La générosité. On ne va peut-être pas passer pour des types modestes, mais on adore, en tournée, se donner quelques heures pour discuter avec nos fans, donner des interviews à une radio ou à un fanzine de quartier.

Votre plus grand défaut ?
La ponctualité (rires). Il nous est arrivé d’arriver avec deux heures de retard à un rendez-vous !

Votre plus grande déception ?
Le show-biz français. Que tu aies un disque d’or ou non, il faut toujours que tu repartes à zéro, à chaque album. C’est le sort des rappeurs.

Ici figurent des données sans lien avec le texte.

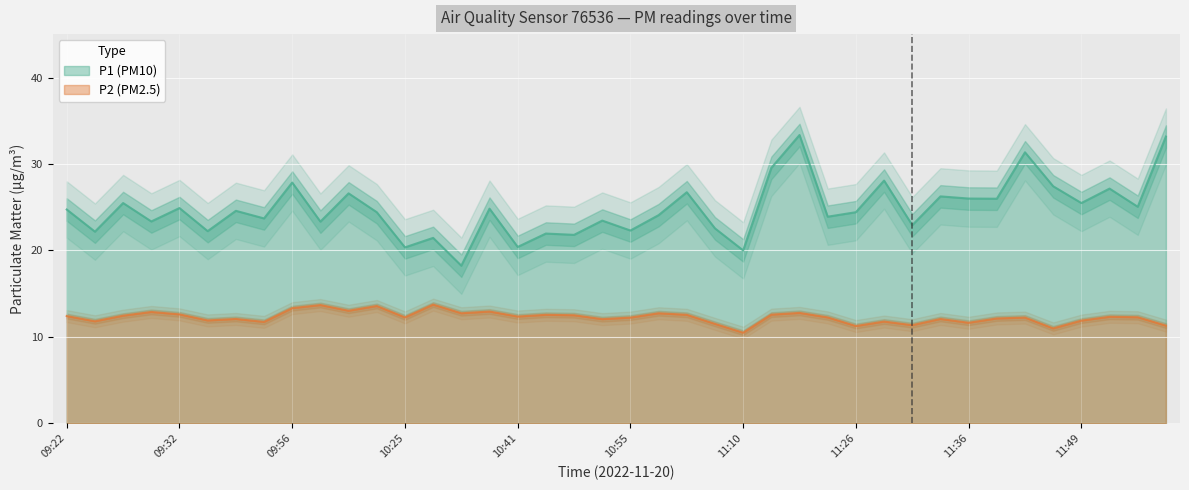

What position from the left is 10:36?

16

Qu’aimeriez-vous lire à propos du 113, dans un ouvrage sur le hip-hop ?
« Le 113 a été le groupe le plus proche du peuple. » On distribue toujours nos flyers dans les rues, histoire de parler avec ceux qui nous écoutent. On aime se mélanger. On a banalisé la starification.

Votre plus grande victoire ?
Que notre musique ait traversé les frontières et soit connue sur deux continents, l’Afrique et l’Europe.

Votre plus grand album ?
Ce n’est pas un album, mais un maxisingle, Ni barreaux, ni barrières, ni frontières, paru en 1998. Ce sont toutes nos années de frustration que l’on avait projetées sur un CD. Notre journal intime, en quelque sorte.

Votre concert le plus mémorable ?
Les divers concerts à l’Olympia que nous avons pu faire. C’est là qu’on a ressenti nos plus fortes émotions. Quelle acoustique !

Votre plus belle rencontre ?
Zinedine Zidane, cette année. Il a une aura terrible ! On ne peut pas oublier 1998 et la Coupe du monde française. Il faut comprendre que notre génération ne croyait plus en rien. Tous les jeunes issus de l’immigration n’avaient pas eu l’enfance qu’ils auraient voulue. C’était l’époque de la double peine, de Pasqua, des skins racistes. Alors, quand on a vécu cette victoire au Mondial, avec des types comme Zidane ou Thuram… on peut dire qu’ils nous ont inspirés.

Le rêve que vous aimeriez réaliser ?
Que le 113 crée une fondation. Inscrire dans la réalité tout ce qu’on a pu faire passer dans nos messages. Que tout ça devienne autre chose que de la musique. On aimerait aider l’enfance, ici et en Afrique.